La photographie est aujourd’hui accessible à tous et toutes et omniprésente dans nos environnements. Nous invitons les enfants à avoir une pratique artistique de ce medium et à se rendre compte que c’est la vision et la démarche de l’artiste qui permettent de produire des images fortes et singulières susceptibles de toucher les gens et de raconter des choses.

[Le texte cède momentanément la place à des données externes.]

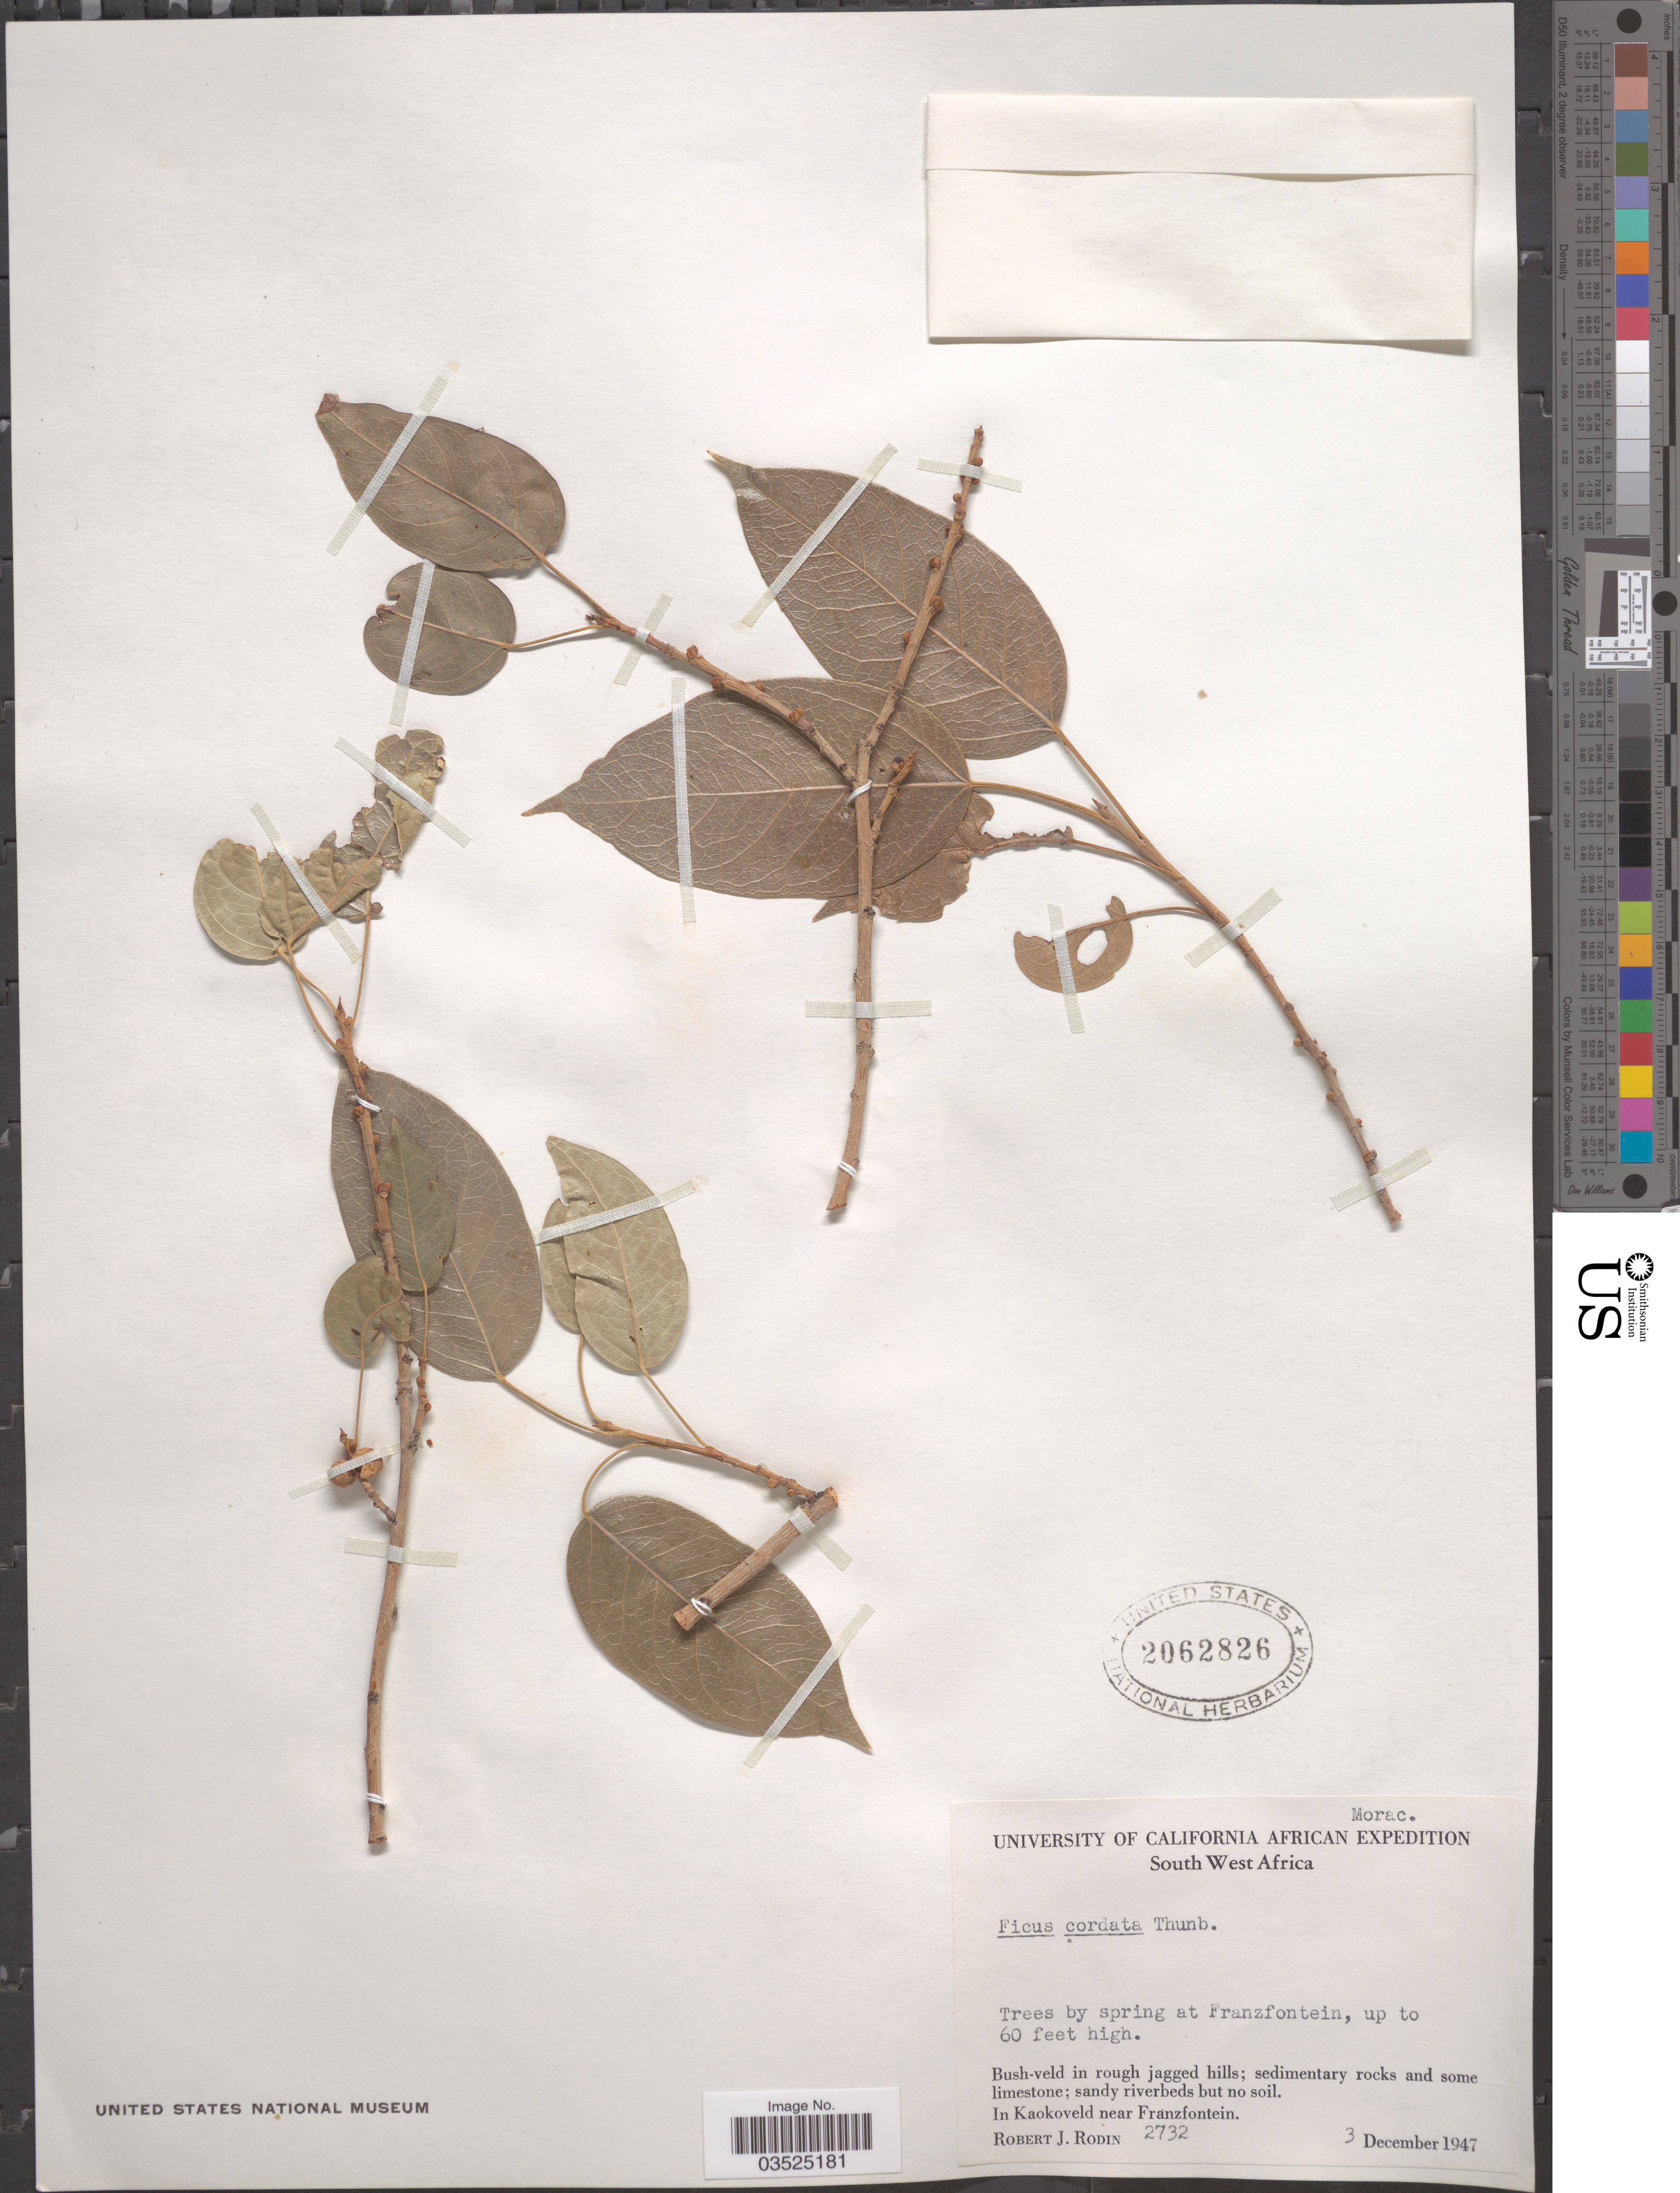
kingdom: Plantae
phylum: Tracheophyta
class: Magnoliopsida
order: Rosales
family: Moraceae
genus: Ficus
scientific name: Ficus cordata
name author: Thunb.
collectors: R. J. Rodin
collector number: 2732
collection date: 1947-12-03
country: Namibia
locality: South West Africa. Bush-veld in rough jagged hills. In Kaokoveld near Franzfontein.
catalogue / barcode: US 2062826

Comment stimuler la créativité ?
À mon sens, les enfants sont plutôt curieux et créatifs mais ce que nous essayons de développer chez eux est leur capacité d’analyse et de réflexion autour de leurs pratiques créatives et de ce qui en ressort. Pourquoi et comment j’ai réalisé cette image ? Pourquoi et comment je peux la partager avec d’autres ? En ce sens, la finalisation du projet par une exposition collective à la Maison Doisneau et la publication d’un magazine est essentielle dans notre démarche.
AU PROGRAMME
Dans les programmes de l’école élémentaire, l’expérimentation est au cœur de la discipline : « l’enseignement des arts plastiques développe particulièrement le potentiel d’invention des élèves, au sein de situations ouvertes favorisant l’autonomie, l’initiative et le recul critique. » Les démarches de projet et de questionnement y sont privilégiées. Pour Émeline Reverdiau, conseillère pédagogique en arts plastiques du Val-de-Marne, il s’agit entre autres « de développer le langage esthétique et l’imaginaire, d’autoriser l’enfant à s’exprimer, de concert avec un étayage par des rencontres et références artistiques ». Selon elle, plus largement, l’art permet de « développer la singularité des personnes, ce qui fait de nous des êtres sensibles, capables d’avoir un avis éclairé et ouvert ».
RESSOURCES
« La photographie, reflet d’une vision d’un monde » propose des exemples de projets, des références d’artistes, des liens pour aborder l’aspect historique. Des pistes disponibles sur le site eduscol.education.fr De même, les enseignantes et enseignants désireux de mettre en place un projet autour de la photo peuvent s’inspirer des propositions du site de l’OCCE « Pratique de la photo à l’école ».